Body or hand keypoint data:
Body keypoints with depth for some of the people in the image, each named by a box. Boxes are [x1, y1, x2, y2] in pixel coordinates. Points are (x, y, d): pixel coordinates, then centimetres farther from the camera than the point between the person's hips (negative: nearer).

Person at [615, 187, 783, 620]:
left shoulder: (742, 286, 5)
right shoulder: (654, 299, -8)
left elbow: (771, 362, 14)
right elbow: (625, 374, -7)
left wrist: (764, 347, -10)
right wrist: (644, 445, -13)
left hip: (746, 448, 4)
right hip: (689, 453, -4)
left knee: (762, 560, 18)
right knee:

ABOUT THIS EXERCISE
Count the lines above that contain the string "left", treating case as significant, and give only the number.

TASK RESPONSE
5